И сегодня в рамках обновленной Стратегии национальной безопасности РФ, не теряя способности по предвидению, предотвращению, надежному парированию внешних угроз и вызовов военно-силовыми средствами, необходимо диверсифицировать набор подходов, сил, средств для решения задач по обеспечению целостной, эффективной, устойчивой системы НБ РФ, в том числе и приоритетно по укреплению ее тылов.
Более того, скажем откровенно: без этих преобразований под угрозой может оказаться и оборонный комплекс РФ, который будет не в состоянии качественно развиваться и выполнять возложенные на него задачи на фоне общего положения дел в стране.
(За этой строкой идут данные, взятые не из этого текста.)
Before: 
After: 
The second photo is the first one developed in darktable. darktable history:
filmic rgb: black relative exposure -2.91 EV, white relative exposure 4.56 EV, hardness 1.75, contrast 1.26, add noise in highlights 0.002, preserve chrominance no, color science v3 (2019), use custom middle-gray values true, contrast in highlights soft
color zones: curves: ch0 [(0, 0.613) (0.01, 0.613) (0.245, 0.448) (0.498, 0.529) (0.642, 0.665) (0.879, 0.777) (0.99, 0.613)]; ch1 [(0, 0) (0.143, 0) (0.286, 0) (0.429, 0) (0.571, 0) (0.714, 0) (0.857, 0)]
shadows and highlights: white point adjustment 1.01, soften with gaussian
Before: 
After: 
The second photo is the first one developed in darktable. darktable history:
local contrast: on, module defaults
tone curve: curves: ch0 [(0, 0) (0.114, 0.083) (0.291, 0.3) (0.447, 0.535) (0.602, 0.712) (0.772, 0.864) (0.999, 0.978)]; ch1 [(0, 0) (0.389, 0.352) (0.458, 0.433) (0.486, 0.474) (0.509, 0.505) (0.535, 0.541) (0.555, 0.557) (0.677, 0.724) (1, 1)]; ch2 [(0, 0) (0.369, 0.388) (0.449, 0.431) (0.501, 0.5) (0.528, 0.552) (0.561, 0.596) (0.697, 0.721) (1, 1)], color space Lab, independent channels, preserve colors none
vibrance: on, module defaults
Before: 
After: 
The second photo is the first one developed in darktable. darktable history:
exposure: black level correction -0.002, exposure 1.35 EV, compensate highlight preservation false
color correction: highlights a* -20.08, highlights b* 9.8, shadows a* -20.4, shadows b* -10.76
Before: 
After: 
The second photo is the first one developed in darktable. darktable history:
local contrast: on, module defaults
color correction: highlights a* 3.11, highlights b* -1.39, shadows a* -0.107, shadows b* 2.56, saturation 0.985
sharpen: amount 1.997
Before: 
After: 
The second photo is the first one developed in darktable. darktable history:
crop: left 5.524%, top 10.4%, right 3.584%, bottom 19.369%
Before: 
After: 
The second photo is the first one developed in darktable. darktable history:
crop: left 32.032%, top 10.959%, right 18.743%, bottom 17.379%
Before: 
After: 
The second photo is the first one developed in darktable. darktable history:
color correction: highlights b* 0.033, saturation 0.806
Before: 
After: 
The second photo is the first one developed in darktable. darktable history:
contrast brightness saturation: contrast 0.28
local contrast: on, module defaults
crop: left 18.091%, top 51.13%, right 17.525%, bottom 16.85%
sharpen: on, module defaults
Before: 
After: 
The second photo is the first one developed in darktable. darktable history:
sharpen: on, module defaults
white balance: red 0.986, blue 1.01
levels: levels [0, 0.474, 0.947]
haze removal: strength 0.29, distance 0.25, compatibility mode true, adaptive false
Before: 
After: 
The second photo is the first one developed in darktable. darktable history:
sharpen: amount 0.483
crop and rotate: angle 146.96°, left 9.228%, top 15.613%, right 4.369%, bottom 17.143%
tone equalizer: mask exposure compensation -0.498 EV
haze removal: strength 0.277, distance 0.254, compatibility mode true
В плане как дальнейшего совершенствования военно-промышленной и военно-технологической базы, так и готовности Вооруженных сил защищать страну. По крайней мере совершенно очевидно: прорывное социально-экономическое и технологическое развитие в нынешней России, со всей ее спецификой, невозможно без обеспечения внутренней стабильности, единства и целеустремленности нации. А это задача достижения перелома в общественном сознании, включая элиты, управленческий класс и бизнес, выстраивания системы стимулов и мотиваций, способных достучаться до россиян, привести к трансформации поведенческих установок.
Важно уточнение представлений о патриотизме. Это не только военно-патриотическое воспитание, хранение памяти о великих победах, готовность к защите Родины от внешнего врага. Любовь к стране – это и честный, ответственный, без показухи, повседневный труд на преумножение ее величия, не обязательно подвиг, это справедливость, солидарность, взаимоуважение в отношениях между людьми, бережное отношение к родной природе, общая культура, многое другое, «с чего начинается Родина». В эпоху новейших двойных и сквозных технологий, феноменального рывка в сфере ИТ и социальной инженерии, роста агрессивности со стороны мягкой силы активно размываются границы между войной и миром, военно-силовыми и иными средствами противоборства. При этом прежде сугубо гражданские аспекты играют особую, незаменимую роль в современной геополитике. Безусловно, место тех или иных игроков во все более сложной сетецентричной конструкции грядущего миропорядка будет, как и всегда, во многом зависеть от наличия высококлассной традиционной военной мощи. Но не только.
Сергей Казеннов
Сергей Юрьевич Казеннов – ведущий научный сотрудник Отдела военно-экономических исследований безопасности ЦМБ ИМЭМО РАН;Владимир Николаевич Кумачев – вице-президент Института национальной безопасности и стратегических исследований.